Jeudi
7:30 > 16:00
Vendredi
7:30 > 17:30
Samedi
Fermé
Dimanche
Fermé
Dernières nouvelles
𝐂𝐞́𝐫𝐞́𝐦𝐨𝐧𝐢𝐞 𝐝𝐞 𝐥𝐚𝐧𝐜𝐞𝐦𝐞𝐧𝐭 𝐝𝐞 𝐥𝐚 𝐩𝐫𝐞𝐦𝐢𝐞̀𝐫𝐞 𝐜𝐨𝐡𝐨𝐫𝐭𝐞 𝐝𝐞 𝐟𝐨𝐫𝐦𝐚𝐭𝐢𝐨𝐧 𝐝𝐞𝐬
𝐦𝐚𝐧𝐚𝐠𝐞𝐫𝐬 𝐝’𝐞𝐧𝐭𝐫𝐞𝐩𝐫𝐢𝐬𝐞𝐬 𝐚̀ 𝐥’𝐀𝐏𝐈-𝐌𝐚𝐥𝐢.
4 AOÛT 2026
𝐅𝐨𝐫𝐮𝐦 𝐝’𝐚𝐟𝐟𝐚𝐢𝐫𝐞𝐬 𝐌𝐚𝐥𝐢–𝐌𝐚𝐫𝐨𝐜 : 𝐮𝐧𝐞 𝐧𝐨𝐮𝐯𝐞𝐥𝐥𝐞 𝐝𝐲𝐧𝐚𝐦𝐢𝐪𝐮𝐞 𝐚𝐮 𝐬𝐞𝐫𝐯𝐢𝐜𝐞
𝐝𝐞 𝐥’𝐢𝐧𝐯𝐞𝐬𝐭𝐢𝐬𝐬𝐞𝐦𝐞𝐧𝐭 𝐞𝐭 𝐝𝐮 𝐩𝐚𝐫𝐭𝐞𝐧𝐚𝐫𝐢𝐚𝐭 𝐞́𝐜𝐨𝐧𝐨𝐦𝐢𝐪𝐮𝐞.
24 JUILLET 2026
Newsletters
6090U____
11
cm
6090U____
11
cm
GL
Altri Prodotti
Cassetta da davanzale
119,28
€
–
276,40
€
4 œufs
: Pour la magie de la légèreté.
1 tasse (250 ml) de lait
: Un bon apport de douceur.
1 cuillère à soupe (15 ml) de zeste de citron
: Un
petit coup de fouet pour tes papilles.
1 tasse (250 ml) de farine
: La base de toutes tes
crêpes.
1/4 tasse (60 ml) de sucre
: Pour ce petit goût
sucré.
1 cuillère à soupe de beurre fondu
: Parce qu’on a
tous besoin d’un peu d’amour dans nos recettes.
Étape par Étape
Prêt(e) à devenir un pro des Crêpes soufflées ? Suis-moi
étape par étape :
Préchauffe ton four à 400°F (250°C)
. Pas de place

————

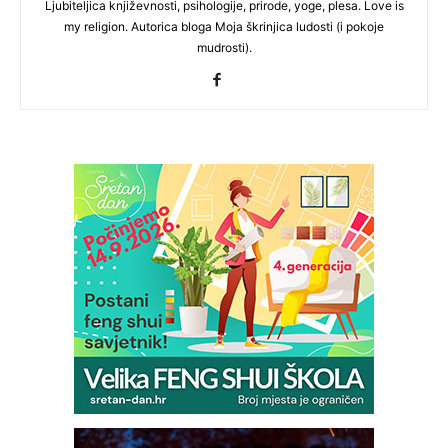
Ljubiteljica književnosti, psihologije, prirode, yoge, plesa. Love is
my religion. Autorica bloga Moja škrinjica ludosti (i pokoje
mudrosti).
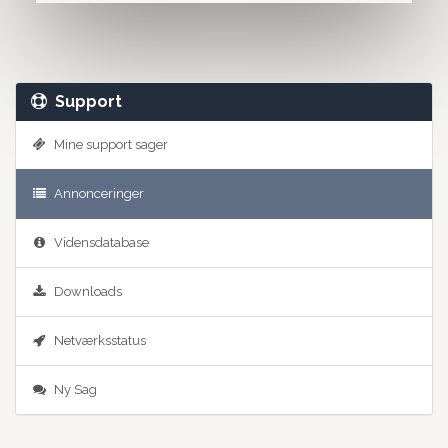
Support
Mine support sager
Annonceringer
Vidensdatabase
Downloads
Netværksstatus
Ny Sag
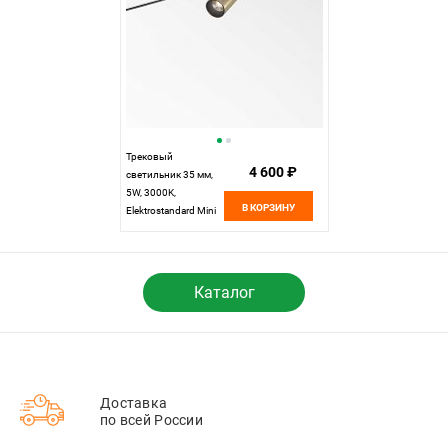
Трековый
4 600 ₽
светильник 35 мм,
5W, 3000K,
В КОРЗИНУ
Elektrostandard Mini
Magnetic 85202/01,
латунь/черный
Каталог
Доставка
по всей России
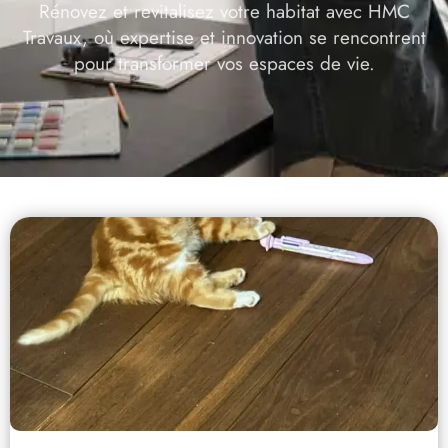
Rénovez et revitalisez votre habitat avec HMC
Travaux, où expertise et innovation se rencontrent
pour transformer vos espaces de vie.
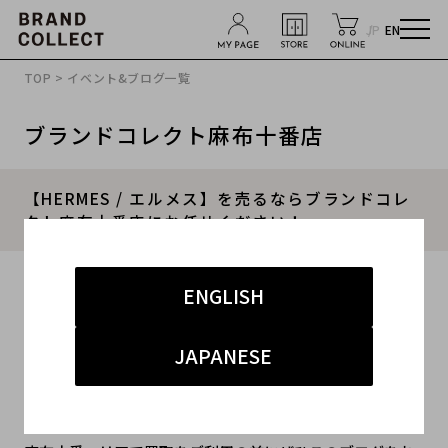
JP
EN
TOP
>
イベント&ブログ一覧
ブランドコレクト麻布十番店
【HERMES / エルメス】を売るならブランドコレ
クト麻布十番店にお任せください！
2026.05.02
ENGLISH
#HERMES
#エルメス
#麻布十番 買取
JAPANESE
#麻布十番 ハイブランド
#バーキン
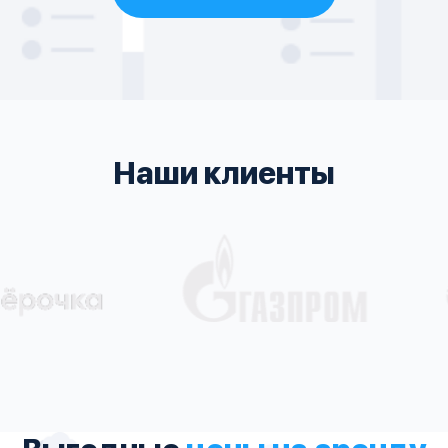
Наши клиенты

————

**WHAT YOU NEED TO DO**
The answer is the lines above between the line holding "Altri Prodotti" and the line holding "Pas de place", inclusive, each written out exactly, and no others.

**SOLUTION TO THE PROBLEM**
Altri Prodotti
Cassetta da davanzale
119,28
€
–
276,40
€
4 œufs
: Pour la magie de la légèreté.
1 tasse (250 ml) de lait
: Un bon apport de douceur.
1 cuillère à soupe (15 ml) de zeste de citron
: Un
petit coup de fouet pour tes papilles.
1 tasse (250 ml) de farine
: La base de toutes tes
crêpes.
1/4 tasse (60 ml) de sucre
: Pour ce petit goût
sucré.
1 cuillère à soupe de beurre fondu
: Parce qu’on a
tous besoin d’un peu d’amour dans nos recettes.
Étape par Étape
Prêt(e) à devenir un pro des Crêpes soufflées ? Suis-moi
étape par étape :
Préchauffe ton four à 400°F (250°C)
. Pas de place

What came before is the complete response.